1. Academic Validation
  2. A large-scale human toxicogenomics resource for drug-induced liver injury prediction

A large-scale human toxicogenomics resource for drug-induced liver injury prediction

  • Nat Commun. 2025 Nov 13;16(1):9860. doi: 10.1038/s41467-025-65690-3.
Volker Bergen 1 Konstantia Kodella 2 Sreenath Srikrishnan 2 Ornella Barrandon 2 Sara Anderson 2 Max Rogers-Grazado 2 Casey Fowler 2 Hirit Beyene 2 Nicole Robichaud 2 Timothy Fulton 2 Nina Lapchyk 2 Mauricio Cortes 2 Nick Plugis 2 Matthew Goddeeris 2 Mahdi Zamanighomi 3
Affiliations

Affiliations

  • 1 Cellarity Inc., Somerville, MA, USA. DILImap@cellarity.com.
  • 2 Cellarity Inc., Somerville, MA, USA.
  • 3 Cellarity Inc., Somerville, MA, USA. mzamanighomi@cellarity.com.
Abstract

Drug-Induced Liver Injury (DILI) remains one of the most critical challenges in drug development, causing patient safety concerns, clinical trial failures and drug withdrawals. We introduce ToxPredictor, a toxicogenomics framework combining RNA-seq data from primary human hepatocytes with pharmacokinetic data to predict dose-resolved DILI risks and safety margins. At its core is DILImap, an RNA-seq library tailored for DILI research, comprising 300 compounds at multiple concentrations.

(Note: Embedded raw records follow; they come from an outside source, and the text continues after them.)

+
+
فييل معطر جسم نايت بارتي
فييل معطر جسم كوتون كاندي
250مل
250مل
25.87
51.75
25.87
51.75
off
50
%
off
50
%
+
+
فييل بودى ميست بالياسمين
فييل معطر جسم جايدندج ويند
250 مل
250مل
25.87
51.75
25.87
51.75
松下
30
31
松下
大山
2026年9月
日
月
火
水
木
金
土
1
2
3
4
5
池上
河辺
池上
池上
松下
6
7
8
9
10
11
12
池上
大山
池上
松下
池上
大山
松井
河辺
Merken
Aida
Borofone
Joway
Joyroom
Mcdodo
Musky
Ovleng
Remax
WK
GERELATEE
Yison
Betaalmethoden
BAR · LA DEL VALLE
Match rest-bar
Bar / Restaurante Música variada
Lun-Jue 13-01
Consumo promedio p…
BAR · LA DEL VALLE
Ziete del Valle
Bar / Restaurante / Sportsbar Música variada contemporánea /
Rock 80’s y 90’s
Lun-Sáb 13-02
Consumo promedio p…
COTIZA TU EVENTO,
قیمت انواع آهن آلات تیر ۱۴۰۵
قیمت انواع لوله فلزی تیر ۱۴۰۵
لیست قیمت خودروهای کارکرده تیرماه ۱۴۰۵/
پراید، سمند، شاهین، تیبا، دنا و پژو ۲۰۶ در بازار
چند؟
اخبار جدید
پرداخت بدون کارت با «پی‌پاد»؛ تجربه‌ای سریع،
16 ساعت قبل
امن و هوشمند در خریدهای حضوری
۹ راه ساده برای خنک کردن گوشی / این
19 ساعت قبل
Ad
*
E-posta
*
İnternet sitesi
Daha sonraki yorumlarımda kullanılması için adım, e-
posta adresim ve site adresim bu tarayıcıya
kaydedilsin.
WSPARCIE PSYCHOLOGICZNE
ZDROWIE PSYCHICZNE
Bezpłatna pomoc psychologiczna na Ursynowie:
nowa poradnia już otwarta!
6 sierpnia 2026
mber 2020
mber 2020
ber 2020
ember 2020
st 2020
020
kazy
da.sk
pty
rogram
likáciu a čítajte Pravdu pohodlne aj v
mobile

ToxPredictor achieves 88% sensitivity at 100% specificity in blind validation, outperforming state-of-the-art methods. It flagged recent phase III clinical failures, including Evobrutinib, TAK-875, and BMS-986142, overlooked by animal studies. Beyond prediction, ToxPredictor provides mechanistic insights into hepatotoxic pathways, enabling early de-risking and actionable safety decisions. Unlike single-endpoint readouts-even from 3D models-transcriptomics offers a multi-dimensional system-level view of hepatocyte responses, capable of detecting diverse DILI mechanisms not captured by conventional assays. Scalable, actionable, and integrated into a broader AI/ML drug discovery platform, this work establishes toxicogenomics as a promising tool for developing safer therapeutics and addressing one of the most pressing challenges in toxicology.